When I started cracking my knuckles, it all fell into place. I realised I was cracking them whenever I was lost in thought, usually over some word or another. Like I said, cracking knuckles drove me crazy, but for some reason doing it now felt right. Then I thought of the only other person I knew who cracked their knuckles in that way, the only other person who was likely to get obsessed over words, and my gut dropped.

What could I do? I knew what what would happen if I went back to the hospital. They would be fascinated by the whole thing. The idea that a stem cell recipient might take on the personality traits of the donor? C’mon, I wouldn’t be leaving that hospital anytime soon. They’d want to do so many tests and experiments on me that every birthday for the next thirty years would likely be spent in that hospital cafeteria. I decided instead to pay my donor a visit.

+ + + +

He was sitting at his desk when I stormed into his office. Universities, it turns out, are pretty easy places to just walk into. He looked up in shock, then pleased recognition at the sight of me. He didn’t stay pleased for long.

‘You’ve infected me,’ I yelled.

‘What?’ he asked.

‘Your knuckle cracking, your word fetish. I’ve got all of them.’ I realise I probably could have been a bit clearer in my language but to be honest I was furious and scared. My body was being taken over. To his credit he figured it out pretty quickly.

‘Wait. Are you saying you’ve somehow taken on some of my mannerisms through the stem cell transplant?’ He asked. Smart guy.

‘That’s exactly what I’m saying and I want you to undo it right now!’

He ignored this statement, too caught up in the implications of what I was saying. He stood and started pacing around the room.

‘That’s amazing. My traits are expressing in you. Part of me is in you,’ he said thinking it through. ‘If its existence can be proven then…’

‘Then you and I would never leave a hospital or laboratory ever again,’ I finished for him. That got his attention.

‘Yes. Yes, I suppose you’re right,’ He returned to his seat. ‘This is all a lot to take in.’

‘You think? Try being on the other end of it!’

‘Right. Tell me, what is it exactly you’ve been experiencing?’

‘Words, man. I can’t stop thinking about words. I’m bloody fascinated by them. Like, right now, I can’t stop thinking about the word fascinated. Why do we use it? What’s its history?’

‘Oh, well that’s very interesting actually-’

‘Stop,’ I say. ‘I don’t want to hear it. Well, I do, but not right now. The point is you need to think of a way to get you out of me.’

‘I- I don’t think I can.
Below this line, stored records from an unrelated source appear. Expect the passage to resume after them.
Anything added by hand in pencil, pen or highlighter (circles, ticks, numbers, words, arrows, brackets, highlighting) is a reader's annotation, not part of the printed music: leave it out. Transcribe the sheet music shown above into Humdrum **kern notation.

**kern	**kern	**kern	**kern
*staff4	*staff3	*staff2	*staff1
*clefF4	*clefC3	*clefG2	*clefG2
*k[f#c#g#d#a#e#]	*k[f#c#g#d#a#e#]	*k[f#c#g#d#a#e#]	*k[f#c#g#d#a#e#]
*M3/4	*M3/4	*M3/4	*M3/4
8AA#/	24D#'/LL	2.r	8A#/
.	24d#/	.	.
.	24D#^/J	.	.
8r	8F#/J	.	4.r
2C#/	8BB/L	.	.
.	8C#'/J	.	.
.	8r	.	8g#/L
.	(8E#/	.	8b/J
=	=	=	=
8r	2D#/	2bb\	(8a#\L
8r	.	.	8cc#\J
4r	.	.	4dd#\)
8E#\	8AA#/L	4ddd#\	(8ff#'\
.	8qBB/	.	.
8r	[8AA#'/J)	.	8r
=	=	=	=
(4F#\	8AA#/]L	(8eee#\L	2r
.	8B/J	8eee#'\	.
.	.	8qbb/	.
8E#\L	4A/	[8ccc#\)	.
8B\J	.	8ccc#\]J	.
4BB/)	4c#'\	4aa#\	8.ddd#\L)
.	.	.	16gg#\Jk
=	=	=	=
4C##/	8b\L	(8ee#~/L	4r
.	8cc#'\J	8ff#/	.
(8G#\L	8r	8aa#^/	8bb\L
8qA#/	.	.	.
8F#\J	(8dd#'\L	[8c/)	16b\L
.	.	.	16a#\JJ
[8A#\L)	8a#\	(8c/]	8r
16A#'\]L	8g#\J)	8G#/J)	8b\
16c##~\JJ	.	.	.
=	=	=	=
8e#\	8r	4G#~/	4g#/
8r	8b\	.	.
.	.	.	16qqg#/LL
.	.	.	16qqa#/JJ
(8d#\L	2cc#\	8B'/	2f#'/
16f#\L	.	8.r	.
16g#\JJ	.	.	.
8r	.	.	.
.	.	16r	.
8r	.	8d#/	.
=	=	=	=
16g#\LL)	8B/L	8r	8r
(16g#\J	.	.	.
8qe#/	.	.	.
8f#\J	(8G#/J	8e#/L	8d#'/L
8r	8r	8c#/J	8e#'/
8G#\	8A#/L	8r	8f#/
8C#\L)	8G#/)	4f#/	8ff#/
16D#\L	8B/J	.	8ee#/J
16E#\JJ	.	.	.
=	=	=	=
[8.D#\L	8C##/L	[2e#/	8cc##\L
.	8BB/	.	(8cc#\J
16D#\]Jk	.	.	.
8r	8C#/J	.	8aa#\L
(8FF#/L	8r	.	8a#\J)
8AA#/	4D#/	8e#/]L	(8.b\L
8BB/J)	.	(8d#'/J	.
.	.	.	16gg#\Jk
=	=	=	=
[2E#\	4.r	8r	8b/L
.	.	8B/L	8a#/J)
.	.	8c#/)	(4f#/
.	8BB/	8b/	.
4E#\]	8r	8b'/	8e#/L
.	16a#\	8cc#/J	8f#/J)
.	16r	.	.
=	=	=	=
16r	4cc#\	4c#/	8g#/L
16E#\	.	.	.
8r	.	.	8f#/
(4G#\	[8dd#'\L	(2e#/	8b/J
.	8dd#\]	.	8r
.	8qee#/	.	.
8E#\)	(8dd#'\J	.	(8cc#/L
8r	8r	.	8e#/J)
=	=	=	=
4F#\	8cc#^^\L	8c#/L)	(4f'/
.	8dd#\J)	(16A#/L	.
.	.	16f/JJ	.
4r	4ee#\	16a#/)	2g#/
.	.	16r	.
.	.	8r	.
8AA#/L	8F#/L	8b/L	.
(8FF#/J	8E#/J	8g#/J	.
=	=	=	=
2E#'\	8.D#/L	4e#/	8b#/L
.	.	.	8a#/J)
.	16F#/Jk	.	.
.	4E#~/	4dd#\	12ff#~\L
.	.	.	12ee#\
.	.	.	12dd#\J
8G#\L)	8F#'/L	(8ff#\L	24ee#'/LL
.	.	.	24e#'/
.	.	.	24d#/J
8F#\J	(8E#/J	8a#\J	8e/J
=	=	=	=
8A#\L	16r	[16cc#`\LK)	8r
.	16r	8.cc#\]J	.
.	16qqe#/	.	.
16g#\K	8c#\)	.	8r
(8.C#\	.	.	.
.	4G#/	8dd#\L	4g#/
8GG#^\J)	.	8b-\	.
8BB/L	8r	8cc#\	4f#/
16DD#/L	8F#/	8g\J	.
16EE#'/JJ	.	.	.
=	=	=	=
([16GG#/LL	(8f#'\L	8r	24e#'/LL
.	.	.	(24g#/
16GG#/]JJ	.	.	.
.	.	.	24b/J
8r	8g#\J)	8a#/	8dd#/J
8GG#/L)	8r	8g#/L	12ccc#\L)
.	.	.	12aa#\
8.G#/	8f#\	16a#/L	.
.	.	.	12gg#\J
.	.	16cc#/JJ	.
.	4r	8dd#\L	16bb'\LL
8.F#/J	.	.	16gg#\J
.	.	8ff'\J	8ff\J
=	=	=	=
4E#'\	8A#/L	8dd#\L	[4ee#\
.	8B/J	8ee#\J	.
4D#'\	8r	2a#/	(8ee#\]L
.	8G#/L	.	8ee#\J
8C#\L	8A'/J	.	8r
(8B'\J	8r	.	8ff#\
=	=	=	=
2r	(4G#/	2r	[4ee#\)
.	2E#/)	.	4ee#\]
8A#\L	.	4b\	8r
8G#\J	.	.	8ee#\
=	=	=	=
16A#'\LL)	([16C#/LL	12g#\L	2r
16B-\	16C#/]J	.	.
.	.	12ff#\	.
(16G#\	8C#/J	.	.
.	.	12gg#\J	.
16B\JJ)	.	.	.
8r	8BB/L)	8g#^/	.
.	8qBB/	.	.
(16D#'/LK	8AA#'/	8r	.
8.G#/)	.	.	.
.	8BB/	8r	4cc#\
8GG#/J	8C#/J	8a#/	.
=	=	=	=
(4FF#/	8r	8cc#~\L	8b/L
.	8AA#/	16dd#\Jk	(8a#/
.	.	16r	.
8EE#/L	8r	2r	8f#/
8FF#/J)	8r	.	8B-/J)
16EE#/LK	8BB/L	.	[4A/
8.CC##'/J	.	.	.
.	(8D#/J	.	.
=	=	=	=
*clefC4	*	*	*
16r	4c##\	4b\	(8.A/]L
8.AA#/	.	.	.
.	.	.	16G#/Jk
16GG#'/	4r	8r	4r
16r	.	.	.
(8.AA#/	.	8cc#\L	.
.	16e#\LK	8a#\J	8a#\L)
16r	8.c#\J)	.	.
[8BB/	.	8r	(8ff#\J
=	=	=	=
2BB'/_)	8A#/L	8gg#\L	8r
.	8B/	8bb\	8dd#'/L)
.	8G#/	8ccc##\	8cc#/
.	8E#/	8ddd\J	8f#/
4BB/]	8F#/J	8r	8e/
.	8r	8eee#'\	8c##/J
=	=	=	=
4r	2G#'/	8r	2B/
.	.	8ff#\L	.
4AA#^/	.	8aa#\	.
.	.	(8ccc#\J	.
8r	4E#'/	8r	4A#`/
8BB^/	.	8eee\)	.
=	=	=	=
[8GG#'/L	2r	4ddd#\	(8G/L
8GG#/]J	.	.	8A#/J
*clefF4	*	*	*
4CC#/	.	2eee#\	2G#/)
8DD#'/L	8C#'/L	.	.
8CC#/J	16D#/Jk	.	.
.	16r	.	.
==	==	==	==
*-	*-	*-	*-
My stem cells aren’t even my stem cells anymore. They’re your nerve cells. Even if we did go to the hospital I doubt they could reverse it. They wouldn’t know which neurons had been altered, and from the sounds of it it’s affecting your whole central nervous system, all the way up to your brain. I’m sorry but I think you’re stuck like this.’ He gave a tight lipped smile and raised his eyebrows apologetically. It didn’t do a whole lot to comfort me.

I collapsed into the chair opposite him and put my head in my hands. Was it even my head anymore? It didn’t feel like it.

‘You know, it might not be all bad,’ he said.

‘What do you mean?’ I asked, not really caring for whatever pleasantry, no, platitude, he was about to give me.

‘Well, you said you were fascinated by words, even wanted to hear the history of the word fascinated. I take it that means you’re getting at least some level of enjoyment from the study of language?’

‘Yes,’ I said, feeling ruefull, because the truth was he was right. It had alienated me from my friends and made me feel less like myself, but I had also never had such purpose before.

‘Okay. Good. Well, you could always apply to study here. I run the Bachelor’s Degree in Linguistics. I could ensure you get a place next semester.’

Me, study? I had certainly never thought of that before.

‘And you would teach me about words?’ I asked.

‘I would,’ he said, smiling.

+ + + +

I took the professor up on his offer. I mean, what else was I going to do? Part of me feels like I’m almost his daughter now, anyway. No, daughter’s not right. Clone. Either way, I decided I’ve just got to be up for it, see where it takes me. Or, at least I think I did.